What the task requires
Report each line of the listing below that holds "lines".

========

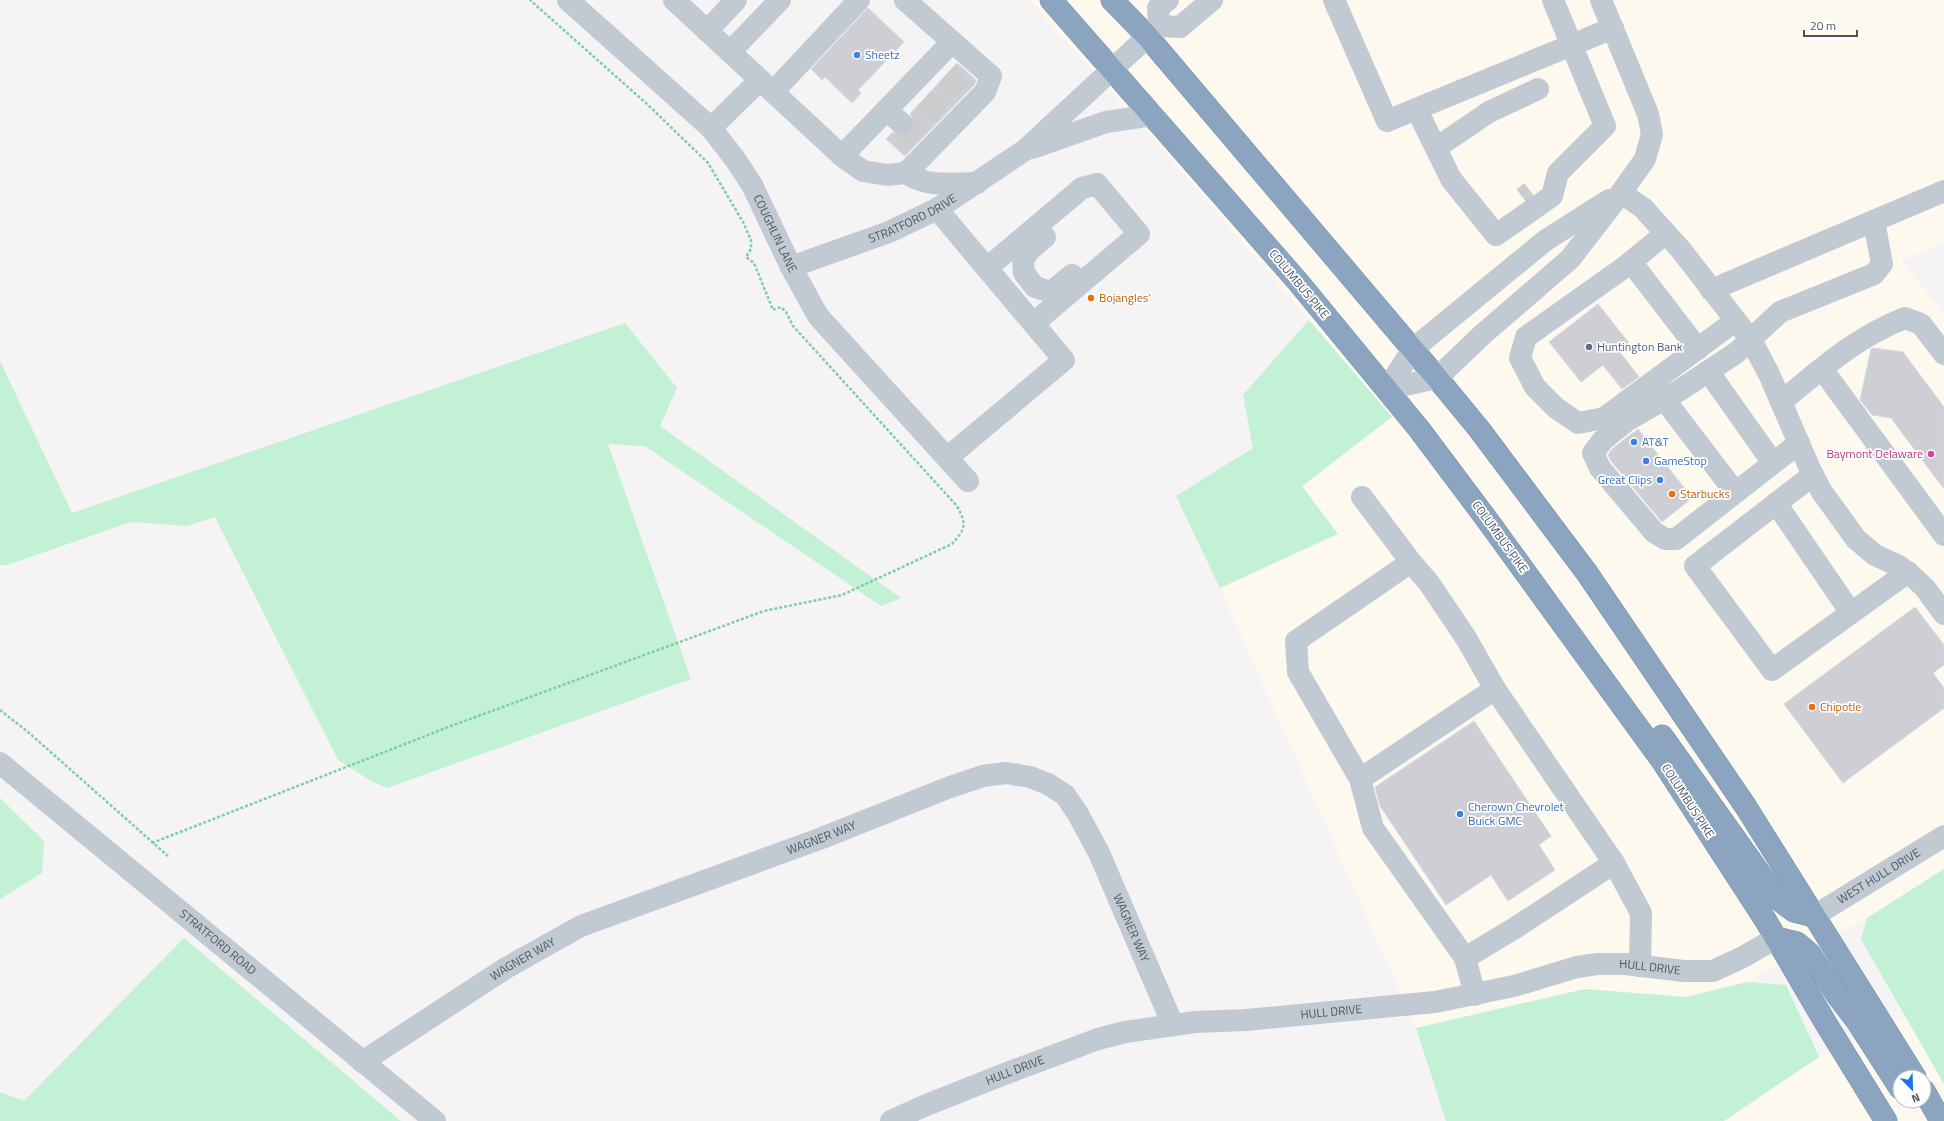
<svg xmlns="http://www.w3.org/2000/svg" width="1944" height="1121" font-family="'Titillium Web',sans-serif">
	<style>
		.commercial { fill: #fdf9ef; fill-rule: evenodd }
		.green { fill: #c3f1d5 }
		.building { fill: #cdcfd5; stroke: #d7d9de }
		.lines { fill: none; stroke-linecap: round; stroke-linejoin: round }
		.minor-tunnel { stroke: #caccce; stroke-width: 22; stroke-dasharray: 22 11; stroke-linecap: butt }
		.highway-casing { stroke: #7690ad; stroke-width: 23 }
		.path { stroke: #7ad0a6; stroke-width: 2.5; stroke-dasharray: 3 2; stroke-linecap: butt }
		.minor { stroke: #c1cad2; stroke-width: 22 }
		.highway { stroke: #8ba5c1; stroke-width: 22 }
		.shop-dot { fill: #3f7fe0; stroke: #fff; stroke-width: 1.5 }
		.food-dot { fill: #e8710a; stroke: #fff; stroke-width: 1.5 }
		.service-dot { fill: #5c6f8a; stroke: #fff; stroke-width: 1.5 }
		.hotel-dot { fill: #d1479c; stroke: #fff; stroke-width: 1.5 }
		.labels { text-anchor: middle; stroke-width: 3.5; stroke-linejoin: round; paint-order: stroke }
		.shop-label { font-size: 12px; fill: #366cbe; stroke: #fff; text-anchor: start }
		.street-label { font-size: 12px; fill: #4a5661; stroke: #fff }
		.food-label { font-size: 12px; fill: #c56008; stroke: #fff; text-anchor: start }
		.service-label { font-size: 12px; fill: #4e5e75; stroke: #fff; text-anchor: start }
		.hotel-label { font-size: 12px; fill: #b23c85; stroke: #fff; text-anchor: end }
	</style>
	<rect width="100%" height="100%" fill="#f5f3f3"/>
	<g class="commercial">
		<path d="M1029,0H1944V241L1902,261L1944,315V869L1867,918L1747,982L1686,997L1585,989L1416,1028L1220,588L1337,534L1302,487L1392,417L1163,150Z"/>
		<path d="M1907,1018L1944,1084V1121H1724L1819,1057ZM1900,1077H1924V1101H1900Z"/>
	</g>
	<g class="green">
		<path d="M1309,320L1392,417L1302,486L1338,534L1220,588L1176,496L1253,448L1243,395Z"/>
		<path d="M625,323L677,388L660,426L901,598L881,606L645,446L608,444L691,679L387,788L373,782L338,760L215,517L187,526L131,522L7,565H0V361L72,513Z"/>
		<path d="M0,798L44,841L42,873L0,899Z"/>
		<path d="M1944,869V1084L1861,939L1867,918Z"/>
		<path d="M184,938L401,1121H0V1092L24,1101Z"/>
		<path d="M1747,982L1786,985L1819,1057L1724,1121H1446L1416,1028L1585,989L1686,997Z"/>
	</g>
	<g class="building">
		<path d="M868,8L904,42L858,90L861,93L852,103L825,77L822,80L811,69Z"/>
		<path d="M957,63L976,80L974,85L905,156L886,139L893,132L899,135H905L910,132L913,125V119L910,114Z"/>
		<path d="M1598,304L1629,343L1619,351L1639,377L1622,389L1603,365L1581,382L1549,342Z"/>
		<path d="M1873,348L1903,352L1944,407V489L1891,418L1872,415L1860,400L1871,349Z"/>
		<path d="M1638,429L1692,498L1662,522L1611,461L1608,455L1612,449Z"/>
		<path d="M1915,607L1944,645V665L1933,673L1944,688V708L1843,783L1784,704Z"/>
		<path d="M1474,721L1551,836L1539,845L1555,870L1508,901L1491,875L1446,905L1380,806L1375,787Z"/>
	</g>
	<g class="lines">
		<g class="minor-tunnel">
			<path d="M946,75L967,95"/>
			<path d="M924,99L945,118"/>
			<path d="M901,123L923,142"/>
			<path d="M1523,198L1531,192"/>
		</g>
		<g class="highway-casing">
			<g id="highway">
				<path d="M1051,0L1299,283L1419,429L1488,521L1663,762L1766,921L1825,1022L1886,1121"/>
				<path d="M1112,0L1147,36L1437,378L1479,429L1587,573L1746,807L1915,1077"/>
				<path d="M1662,736L1778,899L1794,911L1814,916"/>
				<path d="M1776,938L1797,943L1810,954L1837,995L1857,1021L1900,1088"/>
				<path d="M1924,1091L1941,1121"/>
			</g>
		</g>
		<g class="path">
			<path d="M0,710L28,732L168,856"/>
			<path d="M152,843L451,726L764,611L842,595L952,544C966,528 967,525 957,506L793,326L786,312L781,307L773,310L754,263L746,257L751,249V240L743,222L708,163L647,104L530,0"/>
		</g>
		<g class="minor">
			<path id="s1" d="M568,0L711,128L735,159L752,185L791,267L818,316L968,481"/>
			<path d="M674,0L842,156L863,171L887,175L906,173"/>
			<path d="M905,0L991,76L985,92L906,173C927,188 953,183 977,183"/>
			<path d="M1334,0L1387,121L1613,28"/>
			<path d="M1601,0L1648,114L1652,134L1645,159L1621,193L1643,208L1681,250L1751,340L1769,374L1810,469L1822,492L1856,539L1875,555L1899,566L1912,576L1925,588L1944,614"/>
			<path d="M1159,26L1158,8L1168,0"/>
			<path d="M707,31L736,0"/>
			<path d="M730,52L780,0"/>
			<path d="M773,92L859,0"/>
			<path d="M887,110L901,123"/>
			<path d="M1417,110L1451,179L1496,235L1552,196L1558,173L1605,126L1553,0"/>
			<path d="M711,128L760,80"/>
			<path d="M1032,148L1106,122L1153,115"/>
			<path d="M1436,148L1489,112L1538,89"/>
			<path d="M842,156L952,42"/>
			<path d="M937,209L1064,360L947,458"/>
			<path d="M1666,233L1626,266L1526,337L1520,358L1535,387L1556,408L1578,423L1604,418L1735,321"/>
			<path d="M1045,237L1031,249L1023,259L1024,273L1035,287L1051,292L1072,275"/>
			<path d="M1631,262L1698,349"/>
			<path id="s2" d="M791,267L889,232L937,209L1025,150L1159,26L1180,27L1212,0"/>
			<path d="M987,268L1082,188L1097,184L1139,234L1034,323"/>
			<path d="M1711,290L1944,191"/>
			<path d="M1822,369L1944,535"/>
			<path d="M1708,371L1773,463"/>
			<path d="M1387,389L1437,378L1483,334L1570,259L1621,193"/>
			<path d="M1387,389L1413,349L1546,240L1609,200"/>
			<path d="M1664,399L1735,492"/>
			<path d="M1781,402C1821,369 1856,337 1905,318L1921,324L1944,354"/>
			<path d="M1799,443L1676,539H1665L1654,532L1600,468L1593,453L1603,440L1628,420L1680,390L1736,353L1780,312L1874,274L1882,264L1874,221"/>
			<path d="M1813,475L1695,566L1772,670L1908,572"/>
			<path d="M1362,497L1411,562L1429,583L1466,638L1495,689L1614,863L1641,913L1640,966"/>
			<path d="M1776,503L1851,613"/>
			<path d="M1411,562L1296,641L1298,672L1360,779L1373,828L1465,958L1475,995"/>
			<path id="s3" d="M0,763L435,1121"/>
			<path d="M1360,779L1495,689"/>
			<path id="s4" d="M1814,916L1944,836"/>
			<path d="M1465,958L1515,928L1614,863"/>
			<path id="s5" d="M362,1062L506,968L581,926L822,838L950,787L983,776L1006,773L1030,777L1048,784L1065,795L1078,814L1099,853L1173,1025"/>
			<path id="s6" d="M891,1121L924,1106L1007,1073L1098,1039L1125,1032L1195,1022L1246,1020L1435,1002L1514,986L1577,967L1598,964H1625L1684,971H1713L1743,957L1776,938"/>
		</g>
		<use href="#highway" class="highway"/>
	</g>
	<g class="shop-dot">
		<circle cx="857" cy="55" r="4"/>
		<circle cx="1634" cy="442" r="4"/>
		<circle cx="1646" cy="461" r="4"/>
		<circle cx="1660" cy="480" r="4"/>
		<circle cx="1460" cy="814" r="4"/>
	</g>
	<g class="food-dot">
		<circle cx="1091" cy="298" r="4"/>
		<circle cx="1672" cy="494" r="4"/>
		<circle cx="1812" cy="707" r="4"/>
	</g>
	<circle class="service-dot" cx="1589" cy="347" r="4"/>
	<circle class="hotel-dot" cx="1931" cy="454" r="4"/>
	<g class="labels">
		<g class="shop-label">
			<text x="865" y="59">Sheetz</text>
			<text x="1642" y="446">AT&amp;T</text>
			<text x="1654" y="465">GameStop</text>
			<text x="1652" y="484" text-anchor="end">Great Clips</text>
			<text x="1468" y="811">Cherown Chevrolet<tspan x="1468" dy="14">Buick GMC</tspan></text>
		</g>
		<g class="street-label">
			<text dy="4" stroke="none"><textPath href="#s2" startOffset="131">STRATFORD DRIVE</textPath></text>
			<text dy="4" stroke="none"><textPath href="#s1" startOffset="316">COUGHLIN LANE</textPath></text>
			<text transform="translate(1299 284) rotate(50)" y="4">COLUMBUS PIKE</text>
			<text transform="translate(1500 537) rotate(54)" y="4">COLUMBUS PIKE</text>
			<text transform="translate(1688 801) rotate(57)" y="4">COLUMBUS PIKE</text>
			<text dy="4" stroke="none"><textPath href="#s5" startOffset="514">WAGNER WAY</textPath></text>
			<text dy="4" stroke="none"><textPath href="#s4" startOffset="76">WEST HULL DRIVE</textPath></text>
			<text dy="4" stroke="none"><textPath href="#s5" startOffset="923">WAGNER WAY</textPath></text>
			<text dy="4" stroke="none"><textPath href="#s3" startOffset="282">STRATFORD ROAD</textPath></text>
			<text dy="4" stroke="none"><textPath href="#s5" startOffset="191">WAGNER WAY</textPath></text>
			<text dy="4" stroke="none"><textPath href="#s6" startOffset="782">HULL DRIVE</textPath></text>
			<text dy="4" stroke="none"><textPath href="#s6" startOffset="458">HULL DRIVE</textPath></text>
			<text dy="4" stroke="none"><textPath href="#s6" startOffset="134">HULL DRIVE</textPath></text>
		</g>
		<g class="food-label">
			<text x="1099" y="302">Bojangles'</text>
			<text x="1680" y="498">Starbucks</text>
			<text x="1820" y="711">Chipotle</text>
		</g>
		<g class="service-label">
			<text x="1597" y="351">Huntington Bank</text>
		</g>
		<g class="hotel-label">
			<text x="1923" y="458">Baymont Delaware</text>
		</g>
	</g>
	<g transform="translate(1912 1089) rotate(157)"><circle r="19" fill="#ffffff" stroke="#b7bbc0"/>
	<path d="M0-3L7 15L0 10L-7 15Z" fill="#1a73e8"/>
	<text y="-6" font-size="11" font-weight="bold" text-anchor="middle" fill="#4a5661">N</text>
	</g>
	<path d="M1804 30v6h53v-6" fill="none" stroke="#4a5661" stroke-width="2"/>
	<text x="1810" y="30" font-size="12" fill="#4a5661" stroke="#ffffff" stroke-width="3" paint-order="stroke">20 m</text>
</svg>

========

Output
		.lines { fill: none; stroke-linecap: round; stroke-linejoin: round }
	<g class="lines">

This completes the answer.